Other than giving false names and inventing voices, the patients were to answer all other questions honestly. If they were admitted to hospital they were to say that they felt better and that the voices had disappeared. Not one member of staff suspected them of faking it.

...

Not only could the doctors be fooled, but once Rosenhan had been given a diagnosis the hospital staff began to read into his actions. His study required him to keep detailed observations, so the staff often saw him writing notes. This was described as “writing behaviour”. When one of the other pseudo-patients, a professional painter, sat down one day and began to paint, this was deemed “painting behaviour”.

Looking through Rosenhan’s notes, it’s clear that the whole experience has had a lasting effect on him. “Months spent as a pseudo-patient have evoked in me passions that I hardly believed I knew existed,” he says.

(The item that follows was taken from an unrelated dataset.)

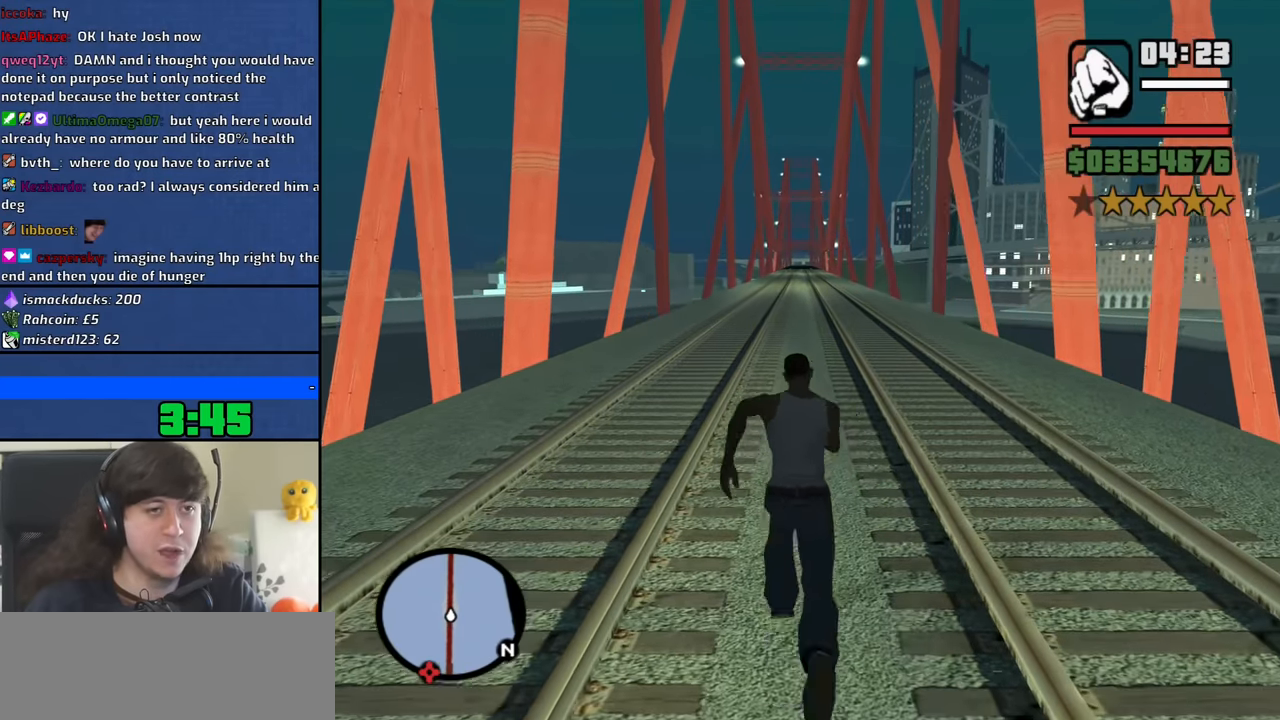
{"keys": ["w"], "mouse": [], "events": [[33, "space", "down"], [133, "space", "up"], [216, "space", "down"], [316, "space", "up"], [416, "space", "down"], [500, "space", "up"]]}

He found himself in a Catch-22 situation: even when he told the doctors that he felt better, he still wasn’t allowed to leave. “The only way out was to point out that they were correct. They said I had been insane, I was insane, but I was getting better. It was an affirmation of their views.”

...

The study demonstrates something much broader about human nature, something that psychological research has confirmed many times: once we have a view about a person, we look for anything that backs up our ideas and we explain away any evidence to the contrary. Ellen Langer, a professor of psychology at Harvard University, says that within the health sphere this can have far-reaching consequences, “When a patient walks in to see a therapist that person is seen through a patient lens. Very ordinary behaviours are now going to seem extraordinary or pathological.”

So once you're diagnosed with a psychiatric illness...

once we have a view about a person, we look for anything that backs up our ideas and we explain away any evidence to the contrary.

... even behaviours that would be considered utterly normal without a diagnosis are pathologized.

Heh...

He found himself in a Catch-22 situation: even when he told the doctors that he felt better, he still wasn’t allowed to leave. “The only way out was to point out that they were correct. They said I had been insane, I was insane, but I was getting better. It was an affirmation of their views.”

And that's what other patients kept telling me to do instead of just being honest in my reporting, but I am a Manic Depressive, I have a psychiatric condition, I have to be honest with my treating doctors.

But I can see why patients lie, a lot of the time they have to because if they tell the truth they'll be further pathologized... Honestly if everyone were to suddenly present at a psychiatric ward well actually that psychiatric ward (I've been to a good well run one and it wasn't like that, like when a manic patient came in they didn't immediately try to corner and control him in the good place they pulled me in and got me to play table tennis with him while talking him down since I knew what it was like to be manic and could talk him down) and be totally honest with the staff the world would be an empty place and psychiatry wards would be like a clown car.

That and if my experience is anything to go by patients got lied to like when I knew I was manic when I came in, knew in the back of my mind I had to explain that if I took olanzapine under that kind of stress without a muscle relaxant I would have a convulsive Grand Malesque (although I'd never had one that bad before only loss of control and contorting) seiziure so I begged for a chance to calm down (Lots of coping skills, meditation, and things like putting my inner wrists together to increase left right cerebral hempispheric communication and increasing awareness of arousal levels so they'll go down, and I promised I'd go into an isolation ward quietly if they'd leave me in there to calm down, and they said yes so I went in quietly and then was cornered and stabbed anyway... Absolute screaming convulsive seiziure. I'm jealous of epileptics in a way, at least they aren't conscious when it happens... :(

And that was just the beginning. Lies breed more lies, y'know. I didn't start lying but I can definitely see why people would... :/

And when I went into "bizzare behavior" (right there on the pamphlet) from the sodium valproate overdose... Panic response pushing against a bizzare drug induced psychosis where you have no sense of time... Very difficult to communicate in that state, when I was talking to my dad and trying to organize things I had to continually remind him that because I was in such an altered state my theory of mind was utterly altered for us to be able to communicate at all and I needed to communicate since there was no way I could go organize paying rent in the two hours supervised leave that was the only leave I was allowed other than 15 minute smoke breaks.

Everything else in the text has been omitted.